Irving Street Functionality

This is supposed to be a blog.

recent posts
posted 03 Mar, 2021

Notes tangential to the BGW protocol

Shamir's Secret Sharing

Shamir’s secret sharing is a scheme where a value can be split into n shares, each of which doesn’t tell one anything about the secret value. Get enough of them together though, and you can recover the secret. A simpler scheme would be just be to split your secret into n random values that add back up to the secret. (This works better and makes more sense in a finite field. Basically everything from here on out will be in the finite field of size two, i.e. “bits”.)

In Shamir’s scheme (from here on: SSS), we pick a random polynomial f of some known degree t-1 such that f(0) is the secret value. Each party p then gets as their share the value f(p). To reconstruct the secret, we just need any t of the values; that’s enough to pin down the polynomial and that gives us f(0).

The Ben-Or Goldwasser Widgerson protocol

One application of SSS is for secure multi-party computation (basically the same idea as Homomorphic Encryption, but with p parties involved). Like all MPC systems I’m aware of, BGW starts by building a “circuit” representing the computation.
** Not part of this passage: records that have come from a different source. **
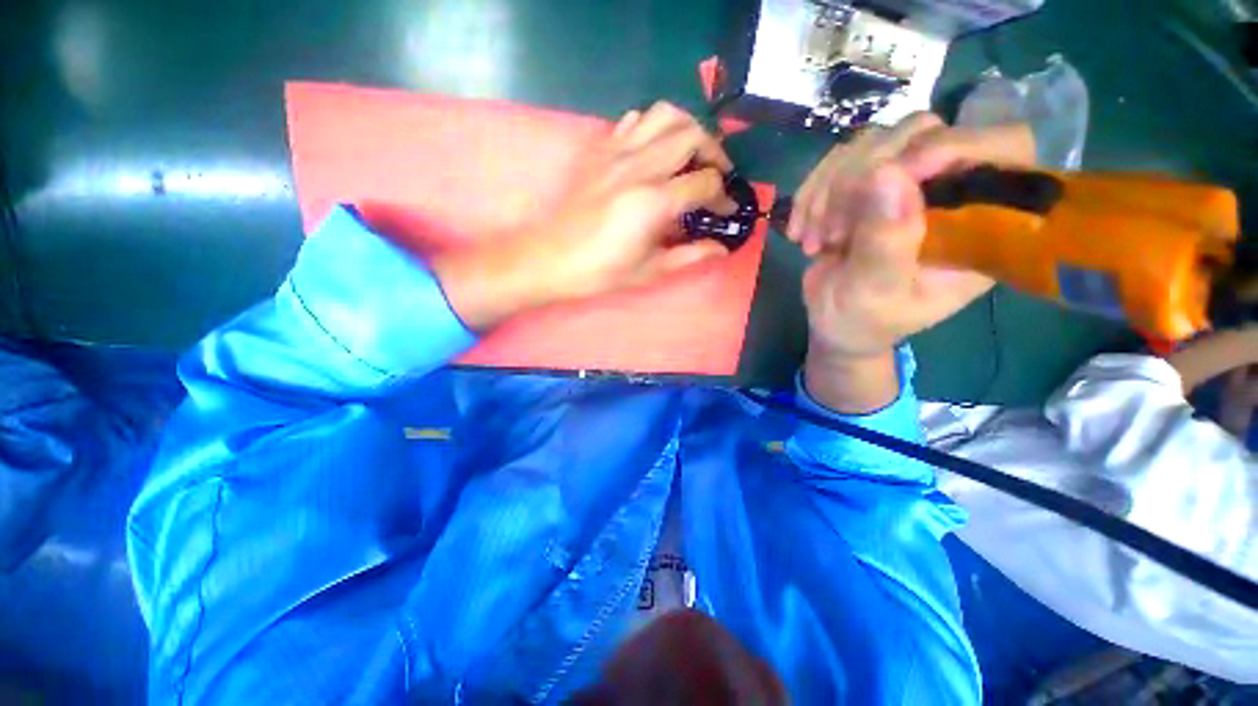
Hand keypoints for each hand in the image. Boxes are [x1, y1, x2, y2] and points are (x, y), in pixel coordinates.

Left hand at [432, 102, 736, 330]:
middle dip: (715, 153)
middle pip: (692, 135)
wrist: (550, 258)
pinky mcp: (599, 150)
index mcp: (654, 202)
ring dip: (687, 128)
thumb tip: (721, 249)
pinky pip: (634, 120)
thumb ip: (689, 256)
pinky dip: (653, 127)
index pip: (705, 183)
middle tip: (717, 176)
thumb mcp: (649, 270)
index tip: (725, 210)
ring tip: (691, 154)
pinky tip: (654, 151)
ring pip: (665, 114)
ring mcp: (617, 152)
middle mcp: (639, 166)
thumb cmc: (599, 272)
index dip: (723, 197)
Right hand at [790, 114, 1035, 410]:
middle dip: (861, 179)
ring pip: (873, 141)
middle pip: (922, 131)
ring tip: (816, 238)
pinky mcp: (869, 182)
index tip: (887, 176)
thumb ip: (887, 243)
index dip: (950, 145)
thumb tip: (887, 174)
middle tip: (832, 231)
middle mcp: (951, 190)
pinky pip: (839, 159)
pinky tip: (801, 228)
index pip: (1000, 148)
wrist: (833, 320)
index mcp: (979, 222)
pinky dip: (812, 192)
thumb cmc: (864, 319)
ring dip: (829, 190)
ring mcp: (907, 181)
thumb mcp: (876, 293)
The components of these circuits are primitive gates: NOT, XOR, and AND. We can use SSS for this because the shares have the two key homomorphisms: additive and multiplicative.

Remember we’re working in the finite field of size two; NOT is negation, XOR is addition, and AND is multiplication. So far this looks like a really good MPC protocol. The computations are cheap and we have information-theoretic security. The problem is that the degree of the polynomial goes up with every AND gate; if t>p, then not enough shares exist to recover the secret. The solution is to rebuild the polynomial after every AND to reset the degree.


I think the key to reliniarization is that reconstruction of a secret is a function of the secret shares that can be represented as a circuit without multiplication. Therefore if one has a share of each share, one can get a share of the “truth”. This strongly suggests that multiple secrets could be relinearized at once, but I have to actually put together the matrixes in question to do that.